The alpha subunit (Figures 1 & 2) is the extracellular domain of the insulin receptor and is the site of insulin binding. The alpha subunit is comprised of two Leucine rich domains (L1 & L2), a Cysteine rich domain (CR), and a C-terminal alpha helix. The actual site of insulin binding occurs at the and is stabilized by the L1 and L2 domains.

Beta Subunit

The beta subunit is the membrane spanning and intracellular portion of the insulin receptor. This domain is composed of three Fibronectin domains (FN III-1,-2,-3) and the tyrosine kinase domain. The tyrosine kinase domain is the site of autophosphorylation upon activation of the receptor.

Conformation Change

The inactive form of the insulin receptor predominates in low-levels of circulating insulin, whereas the active conformation is seen when insulin binds to any of the 4 receptor sites. The inactive conformation resembles an inverted V (Figure 1), and the active conformation resembles a T (Figure 3). Upon the binding of insulin to any of the four binding sites, the conformation change will begin, causing the Beta subunit's tyrosine kinase domains to move close together, allowing them to autophosphorylate. This autophosphorylation is what activates the insulin receptor and allows it to participate in further downstream signaling pathways. ^[2].

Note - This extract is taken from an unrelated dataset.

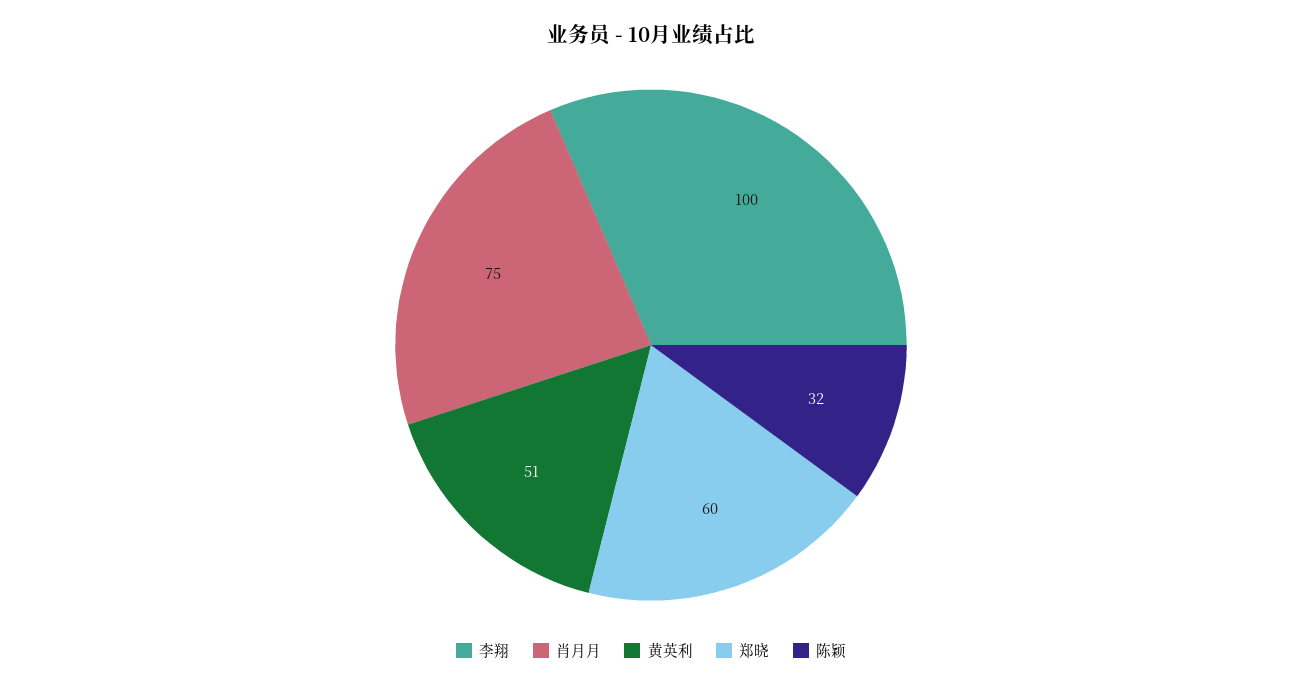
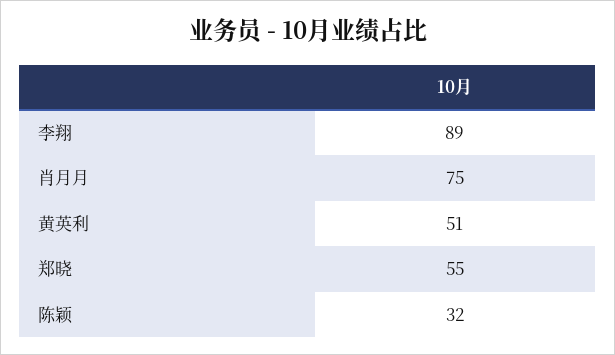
李翔: 100 -> 89
郑晓: 60 -> 55

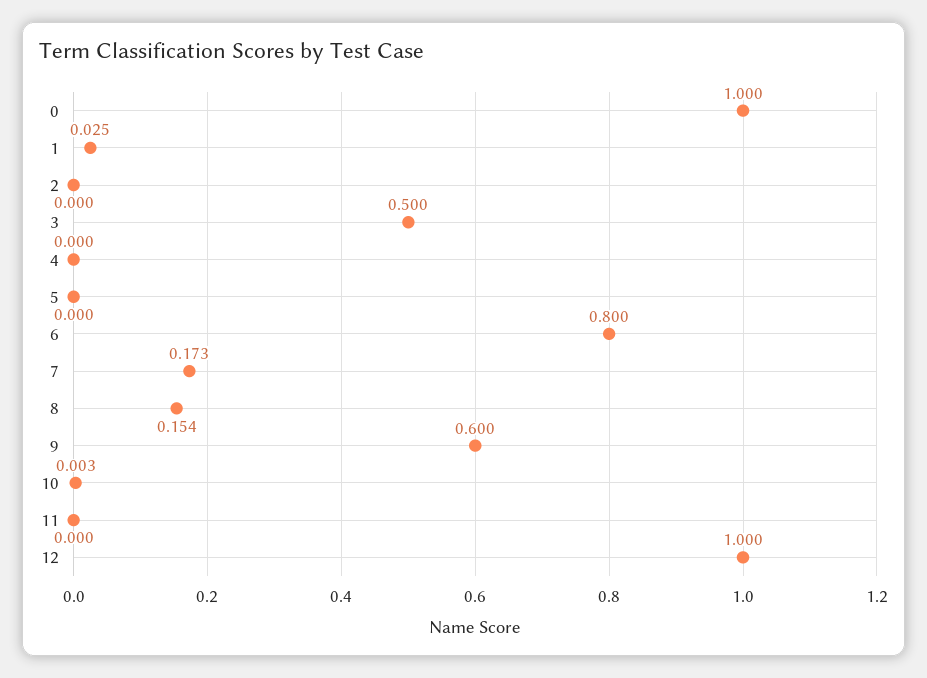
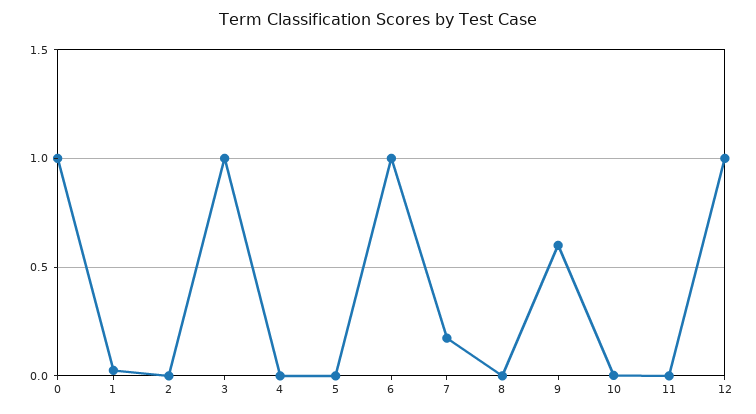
3: 0.5 -> 1
6: 0.8 -> 1
8: 0.154 -> 0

The insulin receptor can maximally bind four insulins to the active T-state at the four distinct insulin binding sites. Once insulin binds, the structural change from inactive to active state is stabilized by a tripartite interaction between insulin, L1, the C-terminal alpha helix, and the FNIII-1 domain. Studies have found that optimal insulin receptor activation requires the binding of multiple insulin ligands to two insulin binding sites. In (Figure 3) these two binding sites are colored in magenta and red. Binding of at least one insulin to the red binding site in (Figure 3) is required for the activation of the insulin receptor and the change in conformation to the active T state. ^[3].